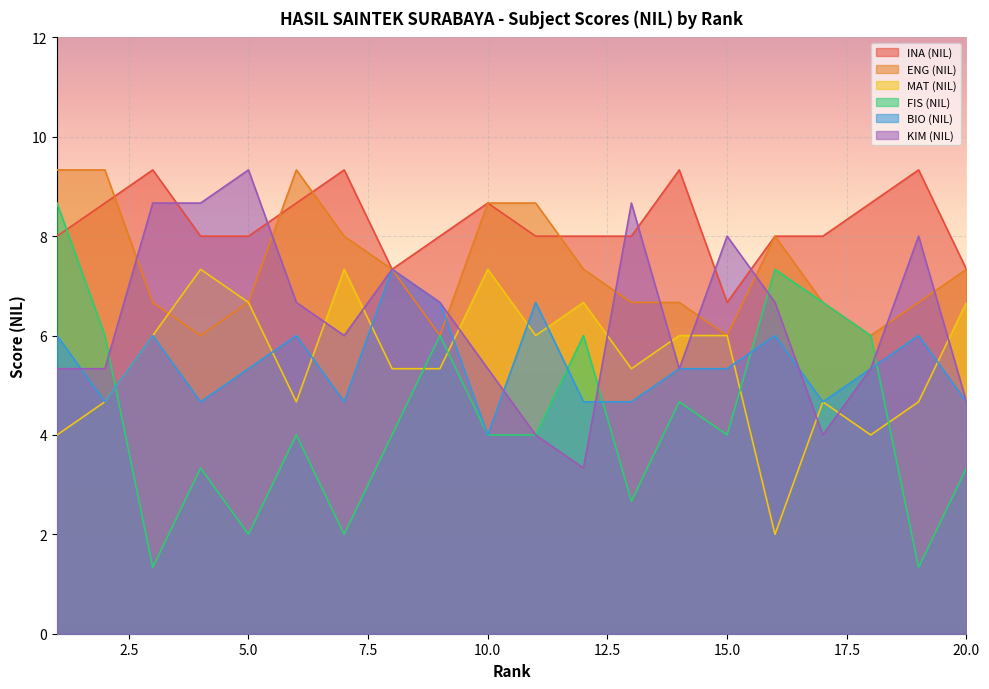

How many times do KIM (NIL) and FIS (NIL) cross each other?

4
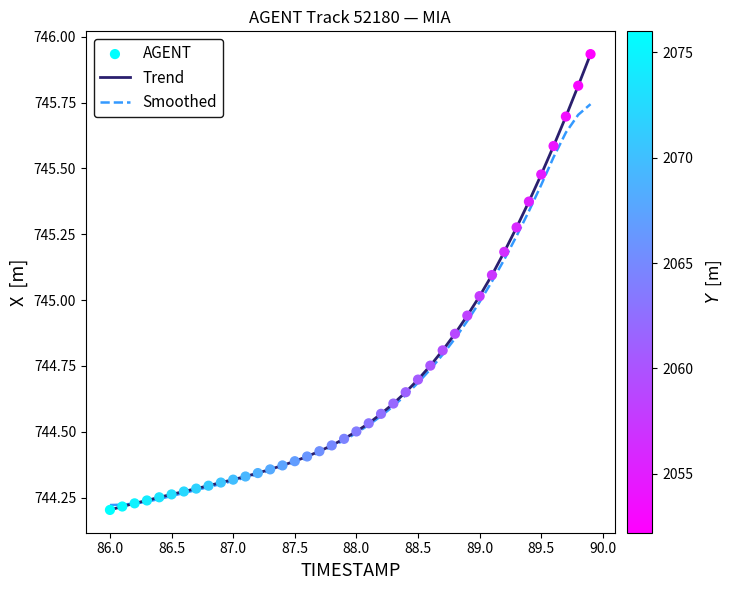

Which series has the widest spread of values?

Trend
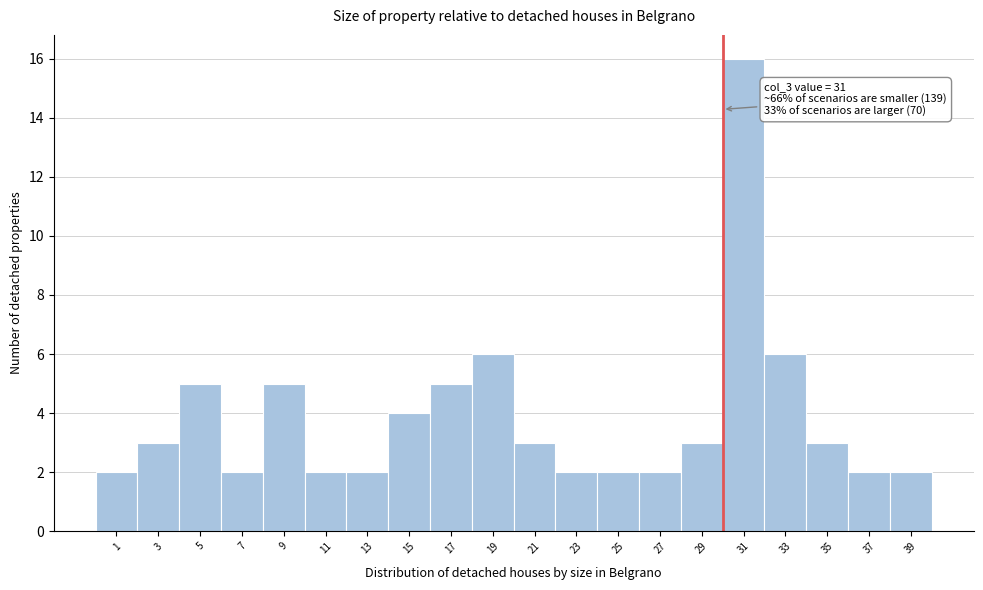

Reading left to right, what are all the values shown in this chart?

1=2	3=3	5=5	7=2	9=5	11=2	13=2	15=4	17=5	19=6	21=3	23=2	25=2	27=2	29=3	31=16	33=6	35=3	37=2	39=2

--

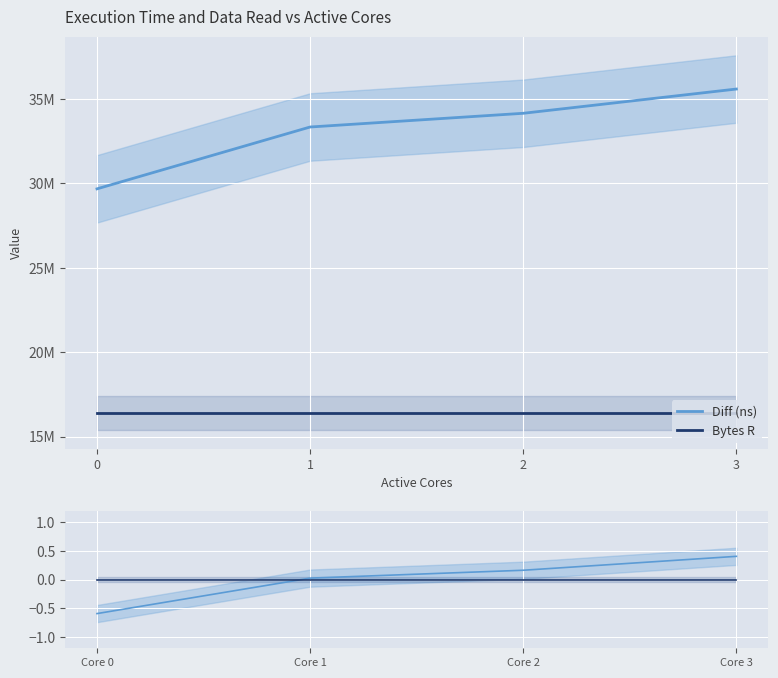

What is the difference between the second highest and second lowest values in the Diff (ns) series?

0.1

--

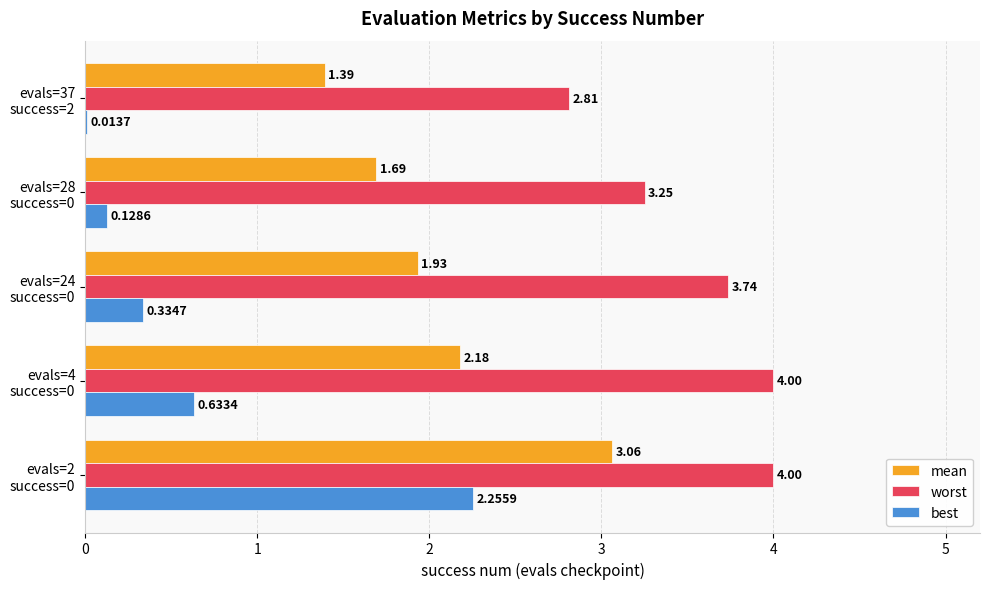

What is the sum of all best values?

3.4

__Work request__: Pull from the listing above every line from the one that contains "Which series has the widest spread of values?" through the one that contains "Reading left to", keeping both of those lines and copying each one exactly. Leave the pictures out.

__Answer to the problem__:
Which series has the widest spread of values?

Trend

Reading left to right, what are all the values shown in this chart?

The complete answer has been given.